Download or read book Hitler s Fortresses in the East written by Alexey Isaev and published by Pen and Sword Military. This book was released on 2021-07-30 with total page 321 pages. Available in PDF, EPUB and Kindle. Book excerpt: ‘Fortresses must carry out the same tasks as the fortresses of old....They must allow themselves to be surrounded and thus tie down as many enemy forces as possible.’ So Hitler directed in March 1944 and, in so doing, sealed the fate of Ternopol', Kovel', Poznan and Breslau, cities in the Ukraine and Poland that were in the path of the Red Army’s advance towards Nazi Germany. German forces, under orders to resist at all costs, adopted all-round defence and struggled to hold out while waiting for relief – which never came. In this gripping and original book, Alexey Isaev describes, in vivid detail, what happened next –intense and ruthless fighting, horrendous casualties among soldiers and civilians, the fabric of these historic cities torn apart. His account is based on pioneering archival research which offers us an unrivalled insight into the tactics on both sides, the experience of the close-quarter fighting in the streets and houses, and the dreadful aftermath. At the same time he shows why these cities were chosen and how the wider war passed them by as the Wehrmacht retreated and the battlefront moved westward. Each of these cities suffered a similar fate to Stalingrad but their story has never been told before in such graphic and circumstantial detail.

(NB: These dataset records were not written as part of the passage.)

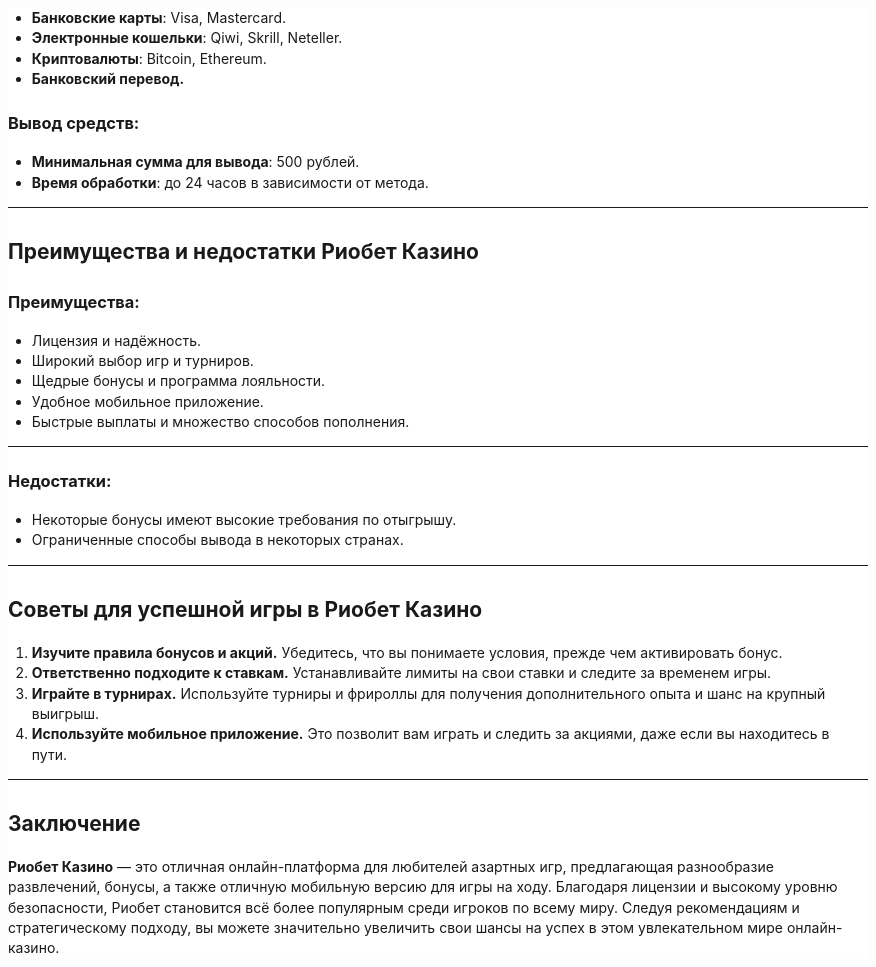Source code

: * **Банковские карты**: Visa, Mastercard.
* **Электронные кошельки**: Qiwi, Skrill, Neteller.
* **Криптовалюты**: Bitcoin, Ethereum.
* **Банковский перевод.**

### Вывод средств:

* **Минимальная сумма для вывода**: 500 рублей.
* **Время обработки**: до 24 часов в зависимости от метода.

***

## Преимущества и недостатки Риобет Казино

### Преимущества:

* Лицензия и надёжность.
* Широкий выбор игр и турниров.
* Щедрые бонусы и программа лояльности.
* Удобное мобильное приложение.
* Быстрые выплаты и множество способов пополнения.

***

### Недостатки:

* Некоторые бонусы имеют высокие требования по отыгрышу.
* Ограниченные способы вывода в некоторых странах.

***

## Советы для успешной игры в Риобет Казино

1. **Изучите правила бонусов и акций.** Убедитесь, что вы понимаете условия, прежде чем активировать бонус.
2. **Ответственно подходите к ставкам.** Устанавливайте лимиты на свои ставки и следите за временем игры.
3. **Играйте в турнирах.** Используйте турниры и фрироллы для получения дополнительного опыта и шанс на крупный выигрыш.
4. **Используйте мобильное приложение.** Это позволит вам играть и следить за акциями, даже если вы находитесь в пути.

***

## Заключение

**Риобет Казино** — это отличная онлайн-платформа для любителей азартных игр, предлагающая разнообразие развлечений, бонусы, а также отличную мобильную версию для игры на ходу. Благодаря лицензии и высокому уровню безопасности, Риобет становится всё более популярным среди игроков по всему миру. Следуя рекомендациям и стратегическому подходу, вы можете значительно увеличить свои шансы на успех в этом увлекательном мире онлайн-казино.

Book The Communist Quest for National Legitimacy in Europe  1918 1989

Download or read book The Communist Quest for National Legitimacy in Europe 1918 1989 written by Martin Mevius and published by Routledge. This book was released on 2013-09-13 with total page 208 pages. Available in PDF, EPUB and Kindle. Book excerpt: There are two popular myths concerning the relationship between communism and nationalism. The first is that nationalism and communism are wholly antagonistic and mutually exclusive. The second is the assertion that in communist Eastern Europe nationalism was oppressed before 1989, to emerge triumphant after the Berlin Wall came down. Reality was different. Certainly from 1945 onwards, communist parties presented themselves as heirs to national traditions and guardians of national interests. The communist states of Central and Eastern Europe constructed "socialist patriotism," a form of loyalty to their own state of workers and peasants. Up to 1989, communists in Eastern Europe sang the national anthem, and waved the national flag next to the red banner. The use of national images was not the exception, but the rule. From Cuba to Korea, all communist parties attempted to gain national legitimacy. This was not incidental or a deviation from Marxist orthodoxy, but ingrained in the theory and practice of the communist movement since its inception. The study of communist national legitimacy is an exciting new field. This book presents examples of communist attempts to co-opt nationalism from both sides of the iron curtain and lays bare the striking similarities between such diverse cases as the socialist patriotism of the Bulgarian Communist Party and the national line of the Portuguese communists, between Romanian communist nation building and the national ideology of the Spanish Communist Party. This book was published as a special issue of Nationalities Papers.